Still restricted to living only in water, I saw this life split into two distinct forms. One form—the one we call plants—lived on inorganic matter, and turned these elements into food by utilizing carbon dioxide from the early atmosphere. As a by-product, plants released free oxygen into the world for the first time. Plant life spread quickly through the oceans and finally onto the land as well.

The other form—what we call animals—absorbed only organic life to sustain their vibration. As I watched, the animals filled the oceans in the great age of fishes, and, when the plants had released enough oxygen into the atmosphere, began their own trek toward land.

I saw the amphibians—half fish, half something new—leave the water for the first time and use lungs to breathe the new air. Then matter leaped forward again into reptiles and covered the Earth in the great period of the dinosaurs. Then the warm-blooded mammals came and likewise covered the Earth, and I realized that each emerging species represented life—matter—moving into its next higher vibration. Finally, the progression ended. There at the pinnacle stood humankind.

Humankind. The vision ended. I had seen in one flash the entire story of evolution, the story of matter coming into being and then evolving, as if under some guiding plan, toward ever higher vibrations, creating the exact conditions, finally, for humans to emerge…for each of us, as individuals, to emerge.

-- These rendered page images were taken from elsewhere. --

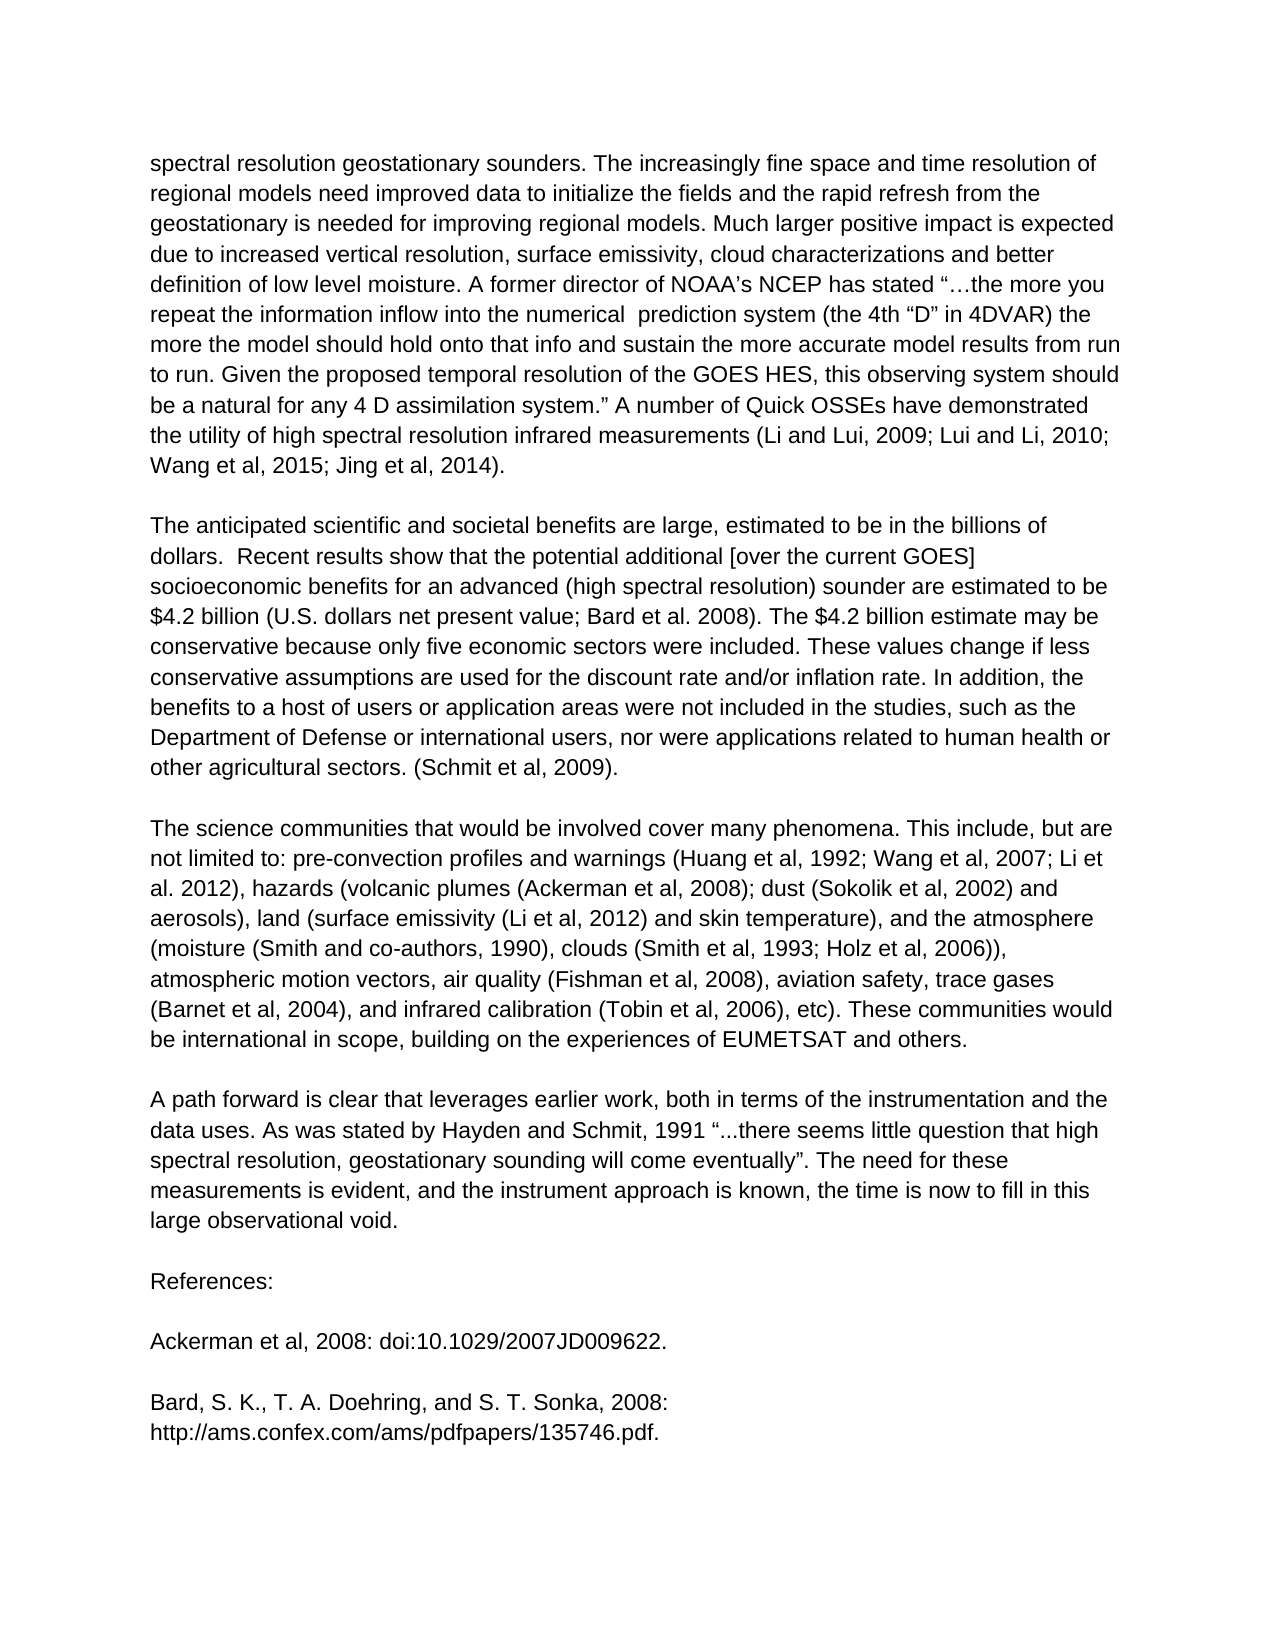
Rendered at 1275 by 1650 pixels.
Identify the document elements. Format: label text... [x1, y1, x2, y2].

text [150, 150, 1125, 478]
text References: [150, 1268, 1125, 1294]
text Ackerman et al, 2008: doi:10.1029/2007JD009622. [150, 1328, 1125, 1354]
text Bard, S. K., T. A. Doehring, and S. T. Sonka, 2008: http://ams.confex.com/ams/pdfpapers/135746.pdf. [150, 1388, 1125, 1445]
text The science communities that would be involved cover many phenomena. This include, but are not limited to: pre-convection profiles and warnings (Huang et al, 1992; Wang et al, 2007; Li et al. 2012), hazards (volcanic plumes (Ackerman et al, 2008); dust (Sokolik et al, 2002) and aerosols), land (surface emissivity (Li et al, 2012) and skin temperature), and the atmosphere (moisture (Smith and co-authors, 1990), clouds (Smith et al, 1993; Holz et al, 2006)), atmospheric motion vectors, air quality (Fishman et al, 2008), aviation safety, trace gases (Barnet et al, 2004), and infrared calibration (Tobin et al, 2006), etc). These communities would be international in scope, building on the experiences of EUMETSAT and others. [150, 814, 1125, 1052]
text A path forward is clear that leverages earlier work, both in terms of the instrumentation and the data uses. As was stated by Hayden and Schmit, 1991 “...there seems little question that high spectral resolution, geostationary sounding will come eventually”. The need for these measurements is evident, and the instrument approach is known, the time is now to fill in this large observational void. [150, 1086, 1125, 1234]
text The anticipated scientific and societal benefits are large, estimated to be in the billions of dollars. Recent results show that the potential additional [over the current GOES] socioeconomic benefits for an advanced (high spectral resolution) sounder are estimated to be $4.2 billion (U.S. dollars net present value; Bard et al. 2008). The $4.2 billion estimate may be conservative because only five economic sectors were included. These values change if less conservative assumptions are used for the discount rate and/or inflation rate. In addition, the benefits to a host of users or application areas were not included in the studies, such as the Department of Defense or international users, nor were applications related to human health or other agricultural sectors. (Schmit et al, 2009). [150, 512, 1125, 781]
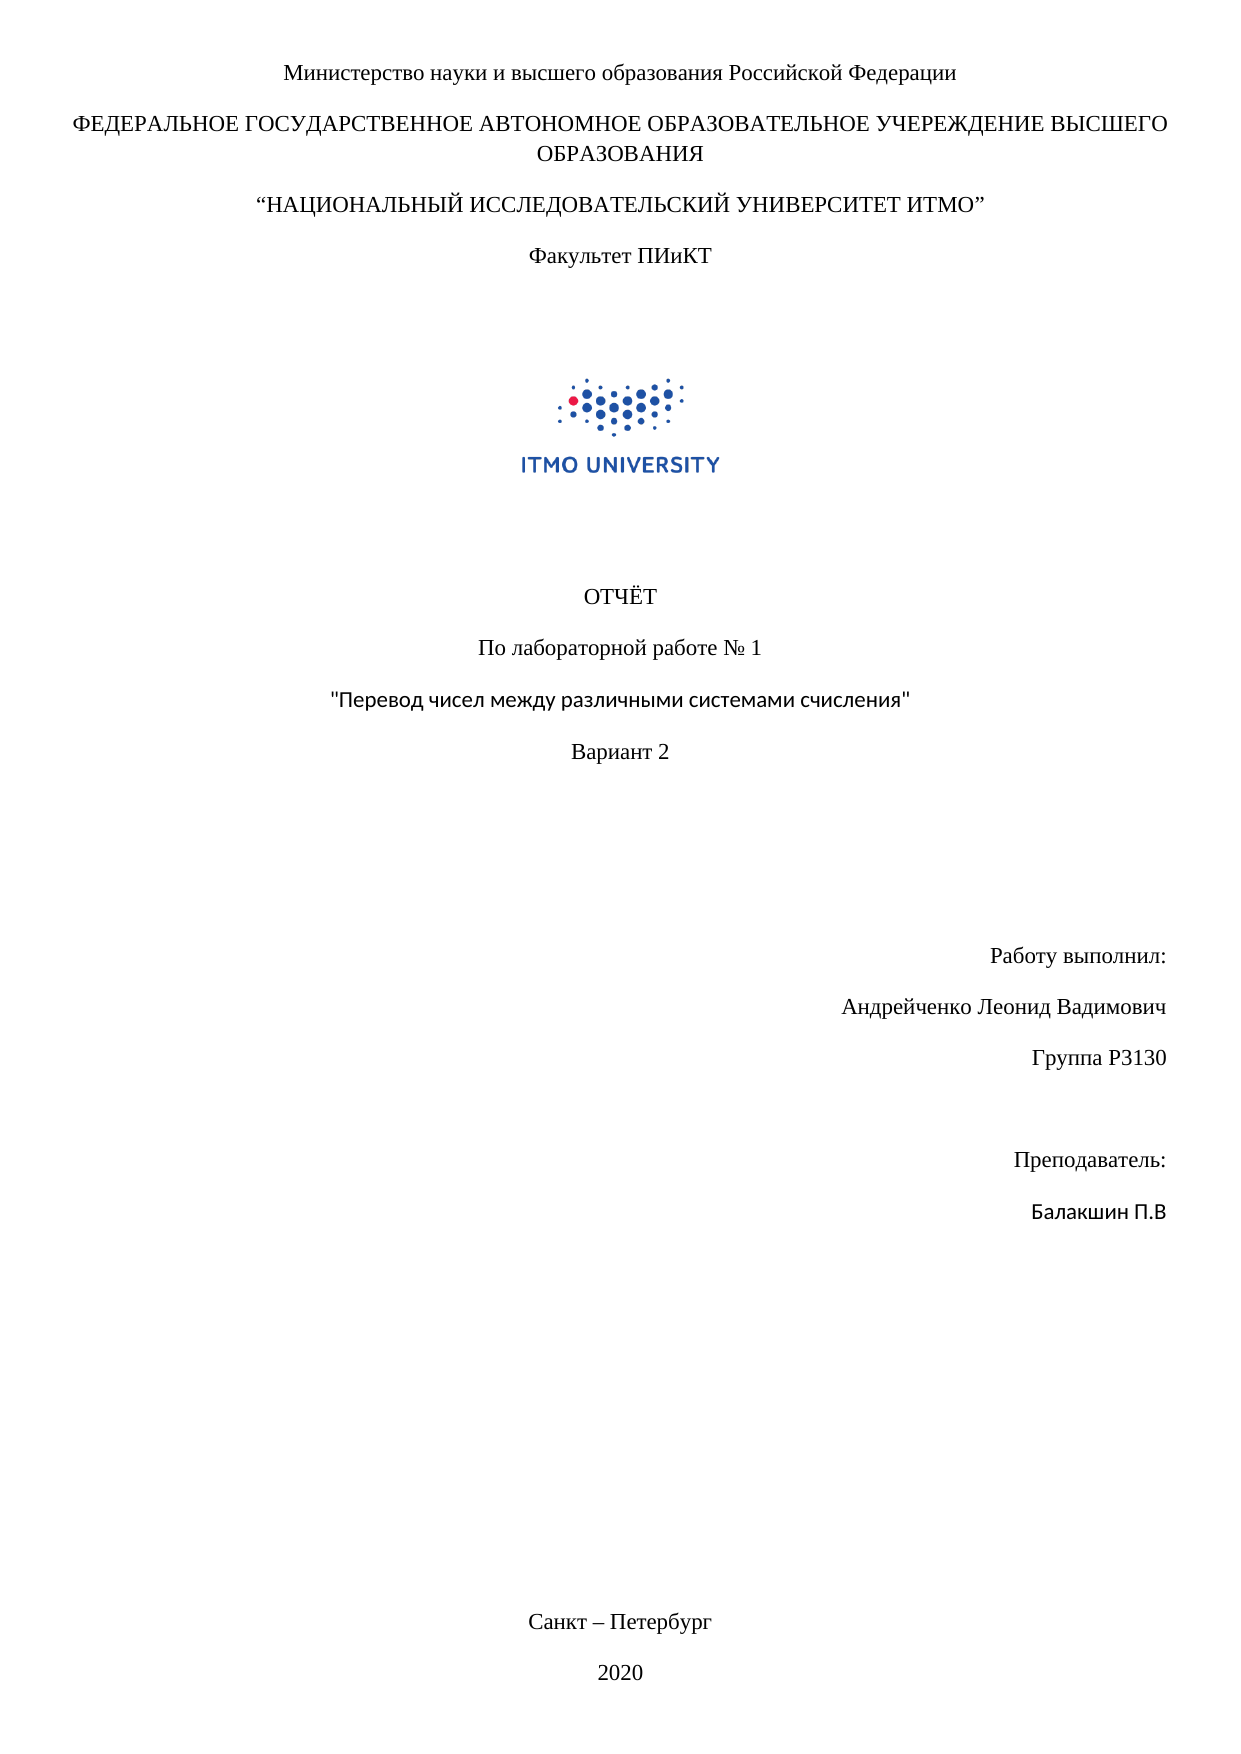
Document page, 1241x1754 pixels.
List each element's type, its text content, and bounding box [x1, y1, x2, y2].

text Группа P3130 [15, 1044, 1167, 1071]
text Преподаватель: [15, 1146, 1167, 1173]
text 2020 [15, 1659, 1226, 1685]
text ОТЧЁТ [15, 583, 1226, 609]
text Вариант 2 [15, 738, 1226, 764]
text Министерство науки и высшего образования Российской Федерации [15, 59, 1226, 85]
text По лабораторной работе № 1 [15, 634, 1226, 660]
picture [505, 344, 735, 507]
text "Перевод чисел между различными системами счисления" [15, 685, 1226, 713]
text Факультет ПИиКТ [15, 242, 1226, 269]
text “НАЦИОНАЛЬНЫЙ ИССЛЕДОВАТЕЛЬСКИЙ УНИВЕРСИТЕТ ИТМО” [15, 191, 1226, 218]
text ФЕДЕРАЛЬНОЕ ГОСУДАРСТВЕННОЕ АВТОНОМНОЕ ОБРАЗОВАТЕЛЬНОЕ УЧЕРЕЖДЕНИЕ ВЫСШЕГО ОБРАЗОВАНИЯ [15, 110, 1226, 167]
text Балакшин П.В [15, 1197, 1167, 1225]
text Андрейченко Леонид Вадимович [15, 993, 1167, 1019]
text Работу выполнил: [15, 942, 1167, 968]
text Санкт – Петербург [15, 1608, 1226, 1634]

As I sat there on that mountain, I could almost grasp how this evolution was extended even further in the lives of human beings. Further evolution was related somehow to the experience of life coincidences. Something about these events led us forward in our lives and created a higher vibration that pushed evolution ahead as well. Yet, as hard as I tried, I couldn’t quite understand.

For a long time I sat on the rock precipice, consumed by peace and completeness. Then, abruptly, I became aware that the sun was beginning to sink in the west. I also noticed that toward the northwest about a mile was a town of some kind. I could make out the shapes of roof tops. The road on the west ridge seemed to meander right to it.